I figured out the reason. I am running in a conda environment, aiida. I install pdb-tools in this env too. The problem is that, the pdb-tools does not work in the base env, which the calcjob runs.

As show in the _aiidasubmit.sh

'/home/xing/miniconda3/envs/aiida/bin/pdb_fetch' '1brs'  > 'stdout' 2> 'stderr'

However, the code didn't report any error. It just produces an empty file in the stdout.

It would be good to add an option to activate the environment.

sphuber commented 8 months ago

Thanks for the additional details. That makes sense. aiida-shell does indeed assume that the binary is available in the "default" system environment.

It would be good to add an option to activate the environment.

This already exists because you can use the same metadata options as for any other CalcJob, so you could do

launch_shell_job(
    'pdb_fetch',
    metadata={
        'options': {
            'prepend_text': 'conda activate some-env',
        }
    }
)

I will add this to the documentation, because it is not immediately evident of course.

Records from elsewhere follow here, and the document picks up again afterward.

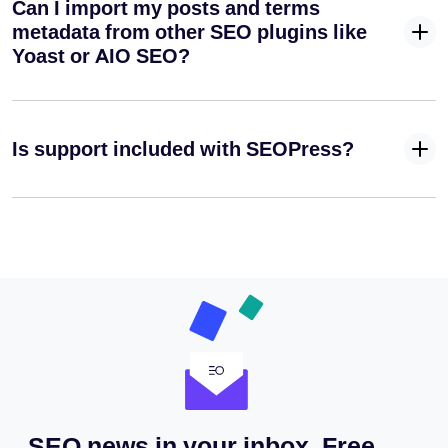
Can I import my posts and terms
metadata from other SEO plugins like
Yoast or AIO SEO?
Is support included with SEOPress?
SEO news in your inbox. Free.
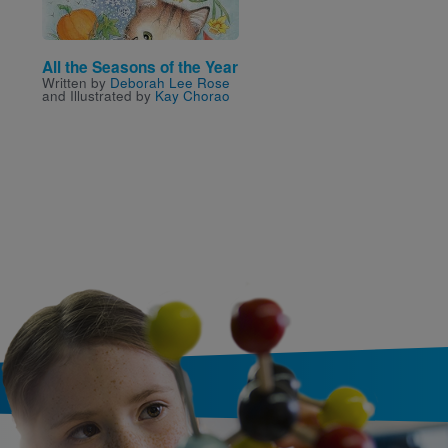
All the Seasons of the Year
Snow White
Written by
Deborah Lee Rose
Written by
Belle
,
Trixie
,
and Illustrated by
Kay Chorao
Caruso-Scott
and
Melissa
Illustrated by
Lake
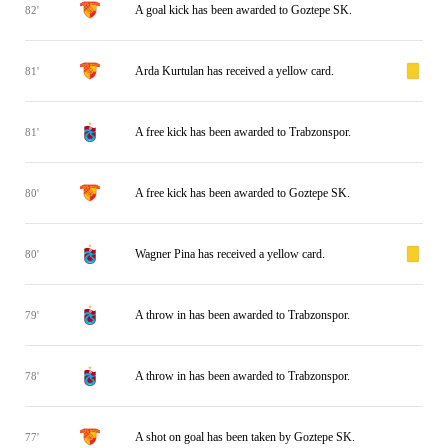
A goal kick has been awarded to Goztepe SK.
82'
Arda Kurtulan has received a yellow card.
81'
A free kick has been awarded to Trabzonspor.
81'
A free kick has been awarded to Goztepe SK.
80'
Wagner Pina has received a yellow card.
80'
A throw in has been awarded to Trabzonspor.
79'
A throw in has been awarded to Trabzonspor.
78'
A shot on goal has been taken by Goztepe SK.
77'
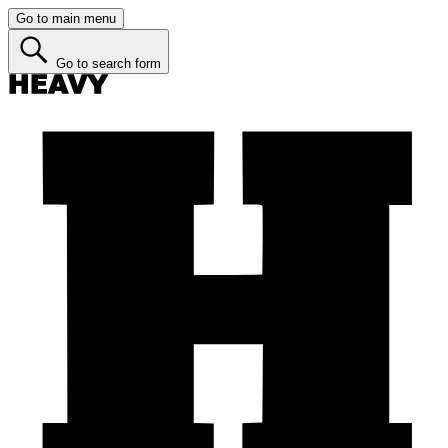
Go to main menu
Go to search form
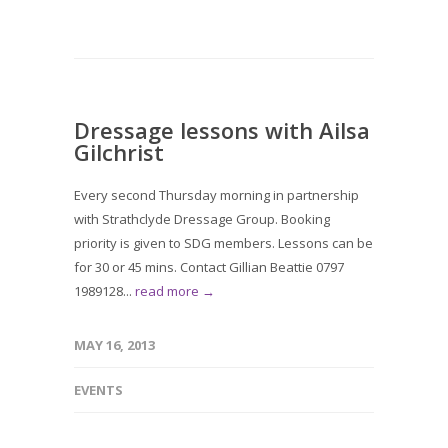
Dressage lessons with Ailsa
Gilchrist
Every second Thursday morning in partnership
with Strathclyde Dressage Group. Booking
priority is given to SDG members. Lessons can be
for 30 or 45 mins. Contact Gillian Beattie 0797
1989128...
read more →
MAY 16, 2013
EVENTS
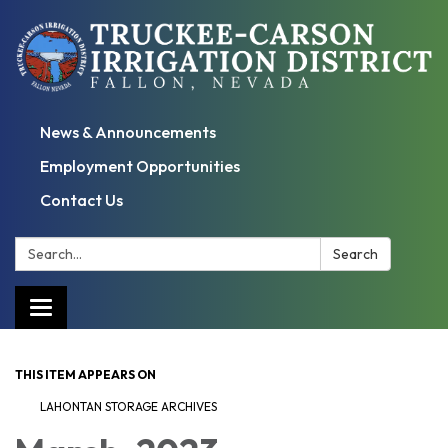
News & Announcements
Employment Opportunities
Contact Us
Search:
Search
Toggle
navigation
THIS ITEM APPEARS ON
LAHONTAN STORAGE ARCHIVES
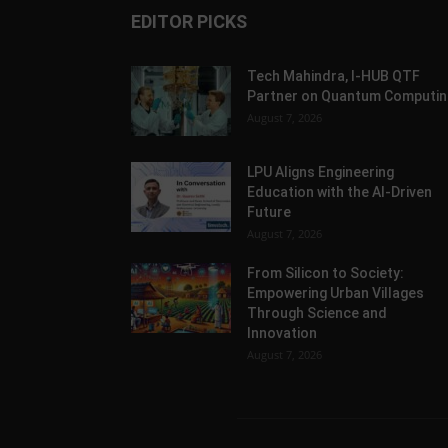
EDITOR PICKS
Tech Mahindra, I-HUB QTF
Partner on Quantum Computin
August 7, 2026
LPU Aligns Engineering
Education with the AI-Driven
Future
August 7, 2026
From Silicon to Society:
Empowering Urban Villages
Through Science and
Innovation
August 7, 2026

sphuber commented 8 months ago

Could you confirm whether that suggestion solves the issue for you @superstar54 ?

superstar54 commented 8 months ago

Thanks. It works after adding.

metadata={
                                    'options': {
                                        'prepend_text': 'conda activate aiida',
                                    }
                                }

Another problem, I have set the filenames explicitly:

results, node = launch_shell_job('pdb_selchain', '-A,D {pdb}', {'pdb': results['stdout']},
                                 filenames={'pdb': 'input.pdb'},
                                 metadata={
                                    'options': {
                                        'prepend_text': 'conda activate aiida',
                                    }
                                })

Otherwise, the result stdout is empty.

sphuber commented 8 months ago

Thanks. It works after adding.

Thanks for confirming, I will add it to the docs.

Another problem, I have set the filenames explicitly: Otherwise, the result stdout is empty.

Could you please share the content of _aiidasubmit.sh and an ls -l in the working directory of the failed calculation? I don't understand why should have to specify the input file name explicitly

superstar54 commented 8 months ago
$ cat _aiidasubmit.sh 
#!/bin/bash
exec > _scheduler-stdout.txt
exec 2> _scheduler-stderr.txt

conda activate aiida

'/home/xing/miniconda3/envs/aiida/bin/pdb_selchain' '-A,D' 'stdout'  > 'stdout' 2> 'stderr'

echo $? > status
$ ls
_aiidasubmit.sh  _scheduler-stderr.txt  _scheduler-stdout.txt  status  stderr  stdout

I noticed this error for all jobs, but it the env is activated successfully, because everything work when I set filenames explicitly:

$ cat _scheduler-stderr.txt 

CondaError: Run 'conda init' before 'conda activate'
superstar54 commented 8 months ago

I tested locally. I copy the output of pdb_fetch to stdout, and run

pdb_selchain -A,D stdout  > stdout

The stdout will be empty.

If I copy the output of pdb_fetch to another name input, and run

pdb_selchain -A,D input  > stdout

The stdout is correct.

It seems the input and output can not be the same name.

sphuber commented 8 months ago

Thanks for that. I see what the problem is now. By default, aiida-shell will copy a SinglefileData input node to the working directory with its filename attribute. In your case, this is stdout and so the input file is written to stdout, as shown in the command line that does pdb_selchain '-A,D' 'stdout' > 'stdout'. The problem is then that the input file is being overwritten by the output of the pdb_selchain command.

I will have to put a check in that makes sure there won't be identical files that are automatically written, because that would lead to overwriting. I just wonder if there are some use-cases where you actually want to overwrite the input file in this manner.